Transcribe each entry exactly, without pictures.

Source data
┄┄┄┄┄┄┄┄┄┄┄┄┄┄┄┄┄┄┄┄

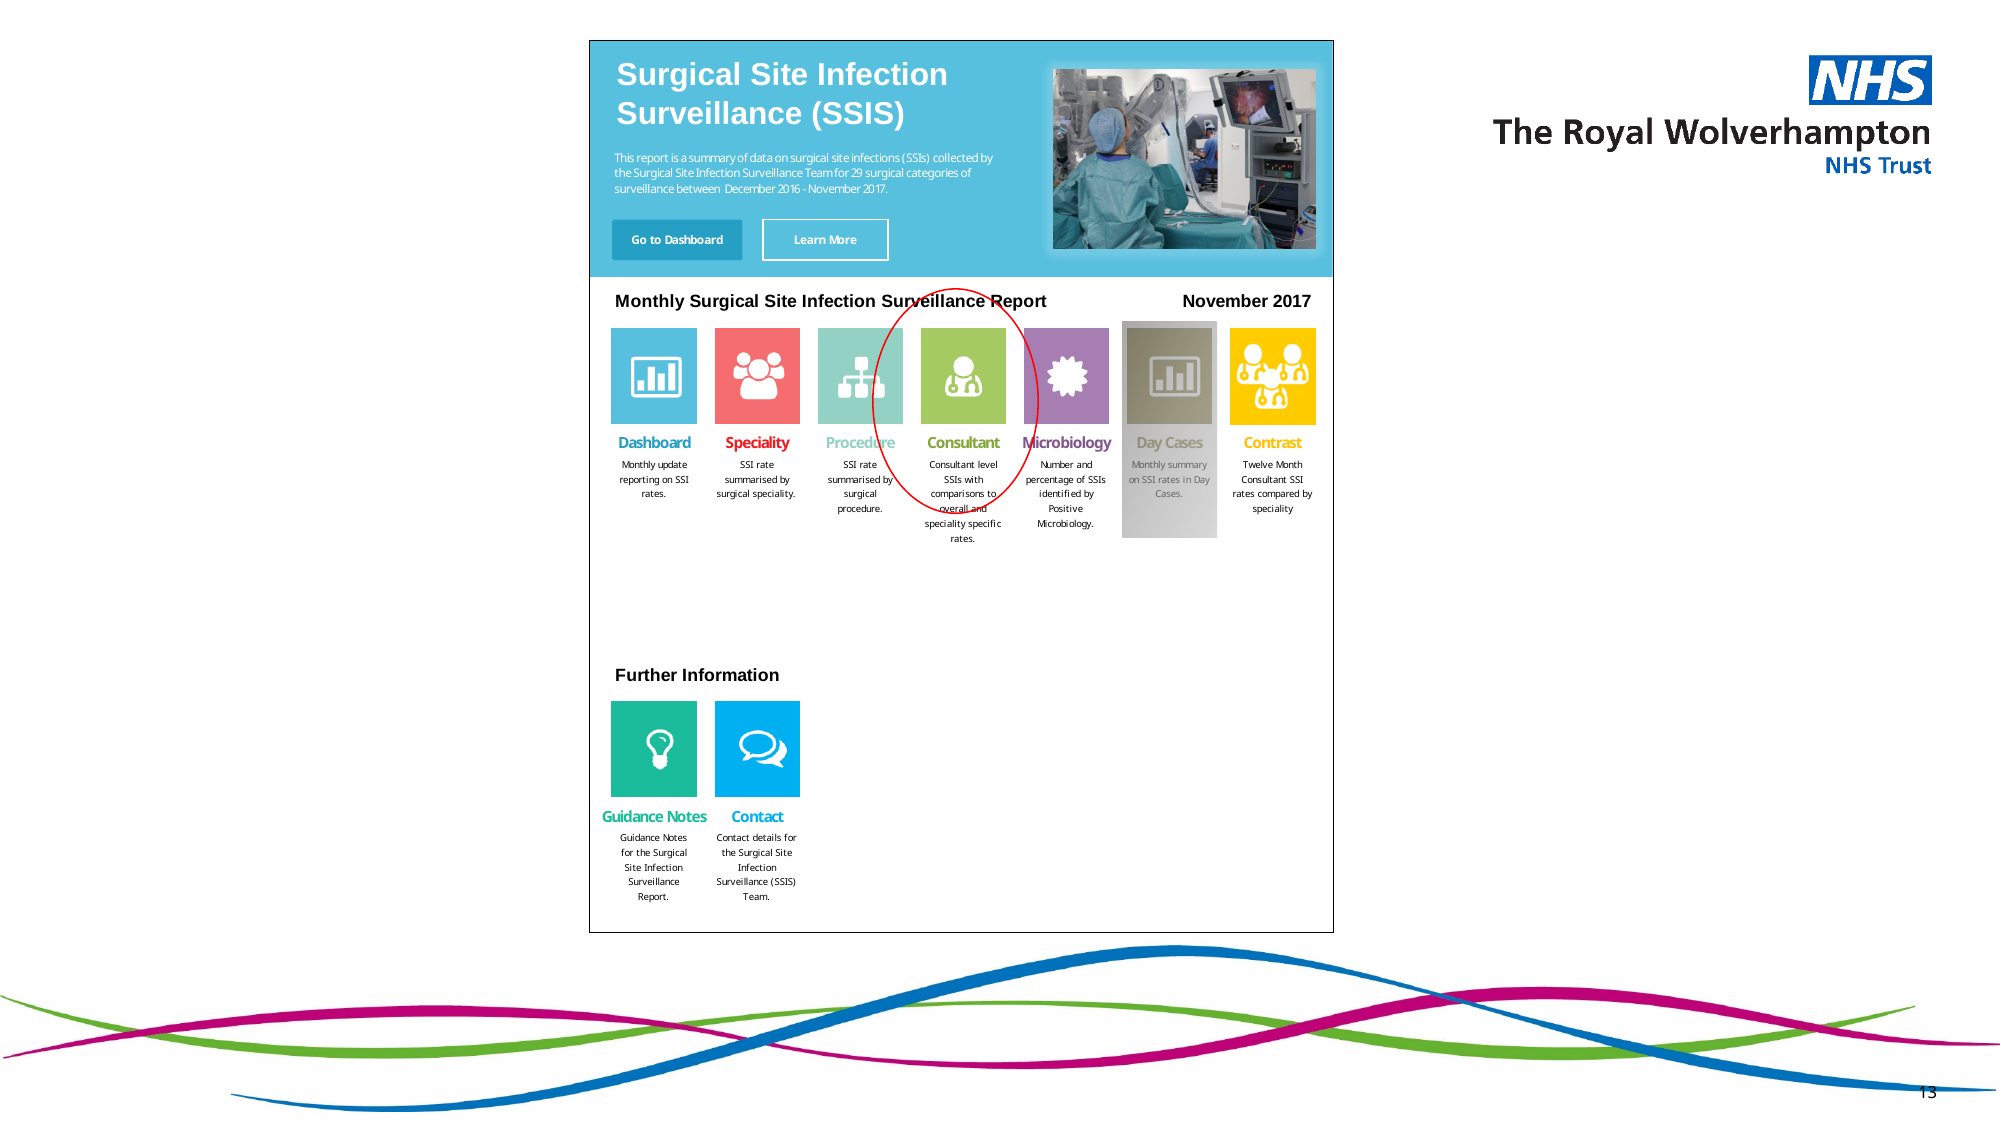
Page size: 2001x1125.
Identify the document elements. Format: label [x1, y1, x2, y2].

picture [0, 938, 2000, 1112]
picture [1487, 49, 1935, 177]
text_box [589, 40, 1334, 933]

┄┄┄┄┄┄┄┄┄┄┄┄┄┄┄┄┄┄┄┄

→ Response:
Page size: 2001x1125.
Identify the document elements. Format: label [x1, y1, x2, y2].

picture [0, 938, 2000, 1112]
picture [1487, 49, 1935, 177]
text_box [589, 40, 1334, 933]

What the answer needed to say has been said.